* _WHAT YOU NEED TO DO_: Filter the records for lines holding the string "your".

*** Opening of AVAILABLE DATA ***

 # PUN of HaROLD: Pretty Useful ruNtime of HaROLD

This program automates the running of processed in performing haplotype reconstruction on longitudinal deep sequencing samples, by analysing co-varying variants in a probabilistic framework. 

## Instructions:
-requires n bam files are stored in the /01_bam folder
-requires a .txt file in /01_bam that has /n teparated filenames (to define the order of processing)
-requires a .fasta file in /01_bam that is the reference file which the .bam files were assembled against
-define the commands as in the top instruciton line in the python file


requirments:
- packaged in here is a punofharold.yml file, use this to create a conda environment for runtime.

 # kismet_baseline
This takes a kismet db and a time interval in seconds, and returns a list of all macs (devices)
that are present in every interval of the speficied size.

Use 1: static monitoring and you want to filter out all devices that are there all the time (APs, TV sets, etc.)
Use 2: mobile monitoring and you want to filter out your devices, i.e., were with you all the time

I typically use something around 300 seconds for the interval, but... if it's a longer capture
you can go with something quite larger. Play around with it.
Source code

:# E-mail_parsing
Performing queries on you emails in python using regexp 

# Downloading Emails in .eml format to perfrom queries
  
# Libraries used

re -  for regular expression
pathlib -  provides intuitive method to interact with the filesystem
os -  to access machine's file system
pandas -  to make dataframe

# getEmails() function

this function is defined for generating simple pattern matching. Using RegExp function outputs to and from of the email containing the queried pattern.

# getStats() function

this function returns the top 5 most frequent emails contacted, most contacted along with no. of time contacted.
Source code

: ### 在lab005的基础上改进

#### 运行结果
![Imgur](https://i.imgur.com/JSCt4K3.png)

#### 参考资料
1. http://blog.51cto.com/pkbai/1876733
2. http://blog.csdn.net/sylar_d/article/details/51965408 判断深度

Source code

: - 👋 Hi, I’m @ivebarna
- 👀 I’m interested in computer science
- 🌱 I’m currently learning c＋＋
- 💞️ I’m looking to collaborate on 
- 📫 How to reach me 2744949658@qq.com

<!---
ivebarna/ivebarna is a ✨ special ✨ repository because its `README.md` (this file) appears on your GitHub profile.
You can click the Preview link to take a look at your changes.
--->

*** Close of AVAILABLE DATA ***
*** Opening of AVAILABLE DATA ***

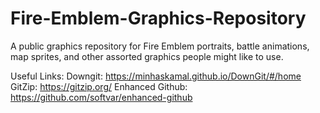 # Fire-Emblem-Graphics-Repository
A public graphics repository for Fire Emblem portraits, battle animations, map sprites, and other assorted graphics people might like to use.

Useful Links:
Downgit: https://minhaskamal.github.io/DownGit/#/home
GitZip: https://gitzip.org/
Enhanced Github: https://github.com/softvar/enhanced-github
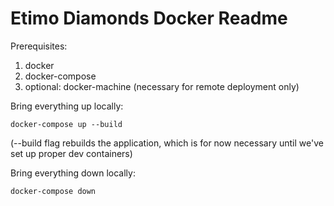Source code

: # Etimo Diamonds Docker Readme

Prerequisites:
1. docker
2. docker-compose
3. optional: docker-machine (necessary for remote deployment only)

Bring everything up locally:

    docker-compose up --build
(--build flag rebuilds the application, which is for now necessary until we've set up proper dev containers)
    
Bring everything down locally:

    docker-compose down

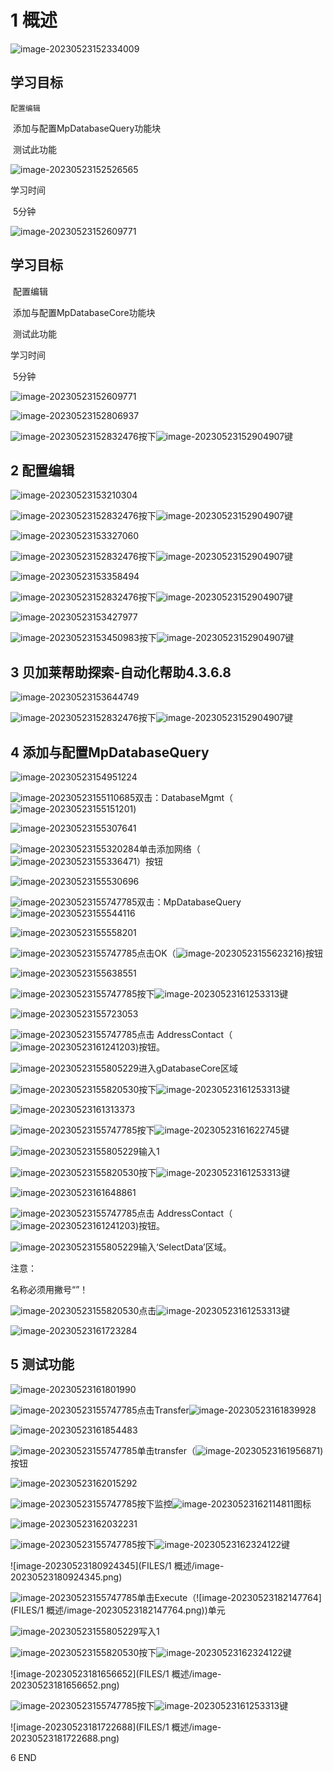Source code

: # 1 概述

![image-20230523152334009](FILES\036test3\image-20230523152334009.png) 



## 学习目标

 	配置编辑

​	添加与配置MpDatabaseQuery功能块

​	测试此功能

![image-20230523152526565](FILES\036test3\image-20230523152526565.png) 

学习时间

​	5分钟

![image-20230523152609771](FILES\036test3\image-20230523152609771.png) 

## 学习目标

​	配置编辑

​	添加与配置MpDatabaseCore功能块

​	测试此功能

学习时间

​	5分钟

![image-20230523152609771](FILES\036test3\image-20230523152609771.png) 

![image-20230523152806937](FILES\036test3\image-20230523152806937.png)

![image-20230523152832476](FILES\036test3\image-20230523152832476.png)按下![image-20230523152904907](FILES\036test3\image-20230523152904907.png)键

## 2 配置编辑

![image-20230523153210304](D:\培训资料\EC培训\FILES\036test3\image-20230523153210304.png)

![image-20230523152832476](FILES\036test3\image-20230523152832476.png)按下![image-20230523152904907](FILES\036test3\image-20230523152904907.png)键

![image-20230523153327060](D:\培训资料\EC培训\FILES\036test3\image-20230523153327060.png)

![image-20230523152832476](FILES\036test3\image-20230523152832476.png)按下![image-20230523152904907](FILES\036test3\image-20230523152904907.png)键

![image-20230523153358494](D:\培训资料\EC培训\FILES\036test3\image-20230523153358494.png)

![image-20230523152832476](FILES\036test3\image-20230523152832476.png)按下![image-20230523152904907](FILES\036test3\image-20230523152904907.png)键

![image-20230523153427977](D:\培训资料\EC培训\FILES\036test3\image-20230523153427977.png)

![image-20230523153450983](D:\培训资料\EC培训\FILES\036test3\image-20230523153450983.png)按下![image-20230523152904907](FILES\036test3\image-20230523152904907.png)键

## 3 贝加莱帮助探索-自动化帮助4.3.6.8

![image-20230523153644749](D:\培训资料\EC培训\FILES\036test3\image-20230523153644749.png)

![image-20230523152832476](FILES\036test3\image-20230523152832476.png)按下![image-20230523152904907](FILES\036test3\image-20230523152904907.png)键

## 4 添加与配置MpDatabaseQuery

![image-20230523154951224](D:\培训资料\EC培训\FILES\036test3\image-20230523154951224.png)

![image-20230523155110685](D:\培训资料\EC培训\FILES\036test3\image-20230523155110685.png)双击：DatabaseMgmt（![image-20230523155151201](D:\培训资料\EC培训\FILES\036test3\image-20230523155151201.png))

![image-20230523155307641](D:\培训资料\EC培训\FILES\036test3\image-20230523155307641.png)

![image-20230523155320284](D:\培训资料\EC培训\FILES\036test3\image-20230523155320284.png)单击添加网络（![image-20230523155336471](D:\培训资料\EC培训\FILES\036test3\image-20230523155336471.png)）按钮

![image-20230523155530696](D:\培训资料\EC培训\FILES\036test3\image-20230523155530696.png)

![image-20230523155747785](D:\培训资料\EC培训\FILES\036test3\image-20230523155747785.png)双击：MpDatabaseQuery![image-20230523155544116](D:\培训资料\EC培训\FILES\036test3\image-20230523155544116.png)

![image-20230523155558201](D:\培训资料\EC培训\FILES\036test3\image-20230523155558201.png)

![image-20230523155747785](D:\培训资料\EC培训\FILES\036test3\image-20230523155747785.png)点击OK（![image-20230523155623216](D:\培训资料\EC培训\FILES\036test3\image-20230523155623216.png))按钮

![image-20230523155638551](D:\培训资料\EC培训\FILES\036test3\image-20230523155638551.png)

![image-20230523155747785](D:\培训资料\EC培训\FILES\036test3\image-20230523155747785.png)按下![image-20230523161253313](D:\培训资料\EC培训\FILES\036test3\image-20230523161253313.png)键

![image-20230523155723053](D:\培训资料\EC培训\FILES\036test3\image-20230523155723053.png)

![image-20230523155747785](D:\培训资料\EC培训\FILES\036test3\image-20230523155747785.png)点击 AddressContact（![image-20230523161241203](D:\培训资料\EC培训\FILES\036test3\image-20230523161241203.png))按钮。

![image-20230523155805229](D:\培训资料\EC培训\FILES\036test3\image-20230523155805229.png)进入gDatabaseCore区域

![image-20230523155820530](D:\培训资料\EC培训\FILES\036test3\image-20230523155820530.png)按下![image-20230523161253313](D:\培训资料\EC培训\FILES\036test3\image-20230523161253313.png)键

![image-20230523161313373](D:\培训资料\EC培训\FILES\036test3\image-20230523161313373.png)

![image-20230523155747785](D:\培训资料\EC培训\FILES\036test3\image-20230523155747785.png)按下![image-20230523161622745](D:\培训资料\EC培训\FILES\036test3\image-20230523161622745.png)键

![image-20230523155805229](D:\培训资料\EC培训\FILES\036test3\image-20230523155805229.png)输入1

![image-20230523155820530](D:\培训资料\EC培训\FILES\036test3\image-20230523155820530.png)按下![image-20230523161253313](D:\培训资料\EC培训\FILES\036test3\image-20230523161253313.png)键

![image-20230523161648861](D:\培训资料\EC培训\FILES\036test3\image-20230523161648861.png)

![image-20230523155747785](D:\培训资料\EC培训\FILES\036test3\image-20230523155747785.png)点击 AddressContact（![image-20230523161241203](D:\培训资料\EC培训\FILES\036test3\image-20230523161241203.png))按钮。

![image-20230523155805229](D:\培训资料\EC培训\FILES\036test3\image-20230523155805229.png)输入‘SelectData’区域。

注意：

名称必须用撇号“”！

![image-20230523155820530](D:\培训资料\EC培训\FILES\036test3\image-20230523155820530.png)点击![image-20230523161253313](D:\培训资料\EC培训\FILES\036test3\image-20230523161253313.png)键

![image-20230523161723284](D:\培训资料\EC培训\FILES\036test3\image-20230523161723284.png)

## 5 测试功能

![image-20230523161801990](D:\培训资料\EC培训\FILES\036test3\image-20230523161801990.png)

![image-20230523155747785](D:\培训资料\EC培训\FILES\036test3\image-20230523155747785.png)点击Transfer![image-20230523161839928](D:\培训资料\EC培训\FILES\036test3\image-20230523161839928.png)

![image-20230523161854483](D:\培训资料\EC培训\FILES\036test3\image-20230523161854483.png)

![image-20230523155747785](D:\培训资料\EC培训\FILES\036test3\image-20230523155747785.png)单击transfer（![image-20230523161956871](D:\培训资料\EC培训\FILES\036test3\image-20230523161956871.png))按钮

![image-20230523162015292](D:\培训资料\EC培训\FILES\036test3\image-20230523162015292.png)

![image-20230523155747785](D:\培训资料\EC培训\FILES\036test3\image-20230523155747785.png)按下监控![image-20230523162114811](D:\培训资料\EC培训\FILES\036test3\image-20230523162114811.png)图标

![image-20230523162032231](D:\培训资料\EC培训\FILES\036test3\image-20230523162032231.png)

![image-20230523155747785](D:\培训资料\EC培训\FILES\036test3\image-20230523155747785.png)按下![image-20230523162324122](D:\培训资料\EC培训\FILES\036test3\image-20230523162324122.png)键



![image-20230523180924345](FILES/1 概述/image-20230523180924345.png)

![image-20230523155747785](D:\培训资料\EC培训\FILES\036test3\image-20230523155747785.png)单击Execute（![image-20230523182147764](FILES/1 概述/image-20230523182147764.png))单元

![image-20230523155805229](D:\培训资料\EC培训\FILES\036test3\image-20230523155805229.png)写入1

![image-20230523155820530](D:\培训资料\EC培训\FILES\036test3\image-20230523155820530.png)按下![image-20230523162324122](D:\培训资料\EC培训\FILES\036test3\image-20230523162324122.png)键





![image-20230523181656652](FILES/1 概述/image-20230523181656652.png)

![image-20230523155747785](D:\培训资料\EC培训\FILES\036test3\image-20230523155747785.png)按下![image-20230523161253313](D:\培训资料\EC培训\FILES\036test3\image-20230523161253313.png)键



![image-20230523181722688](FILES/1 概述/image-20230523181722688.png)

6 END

*** Close of AVAILABLE DATA ***

* _SOLUTION FOR THIS EXERCISE_:
Use 2: mobile monitoring and you want to filter out your devices, i.e., were with you all the time
ivebarna/ivebarna is a ✨ special ✨ repository because its `README.md` (this file) appears on your GitHub profile.
You can click the Preview link to take a look at your changes.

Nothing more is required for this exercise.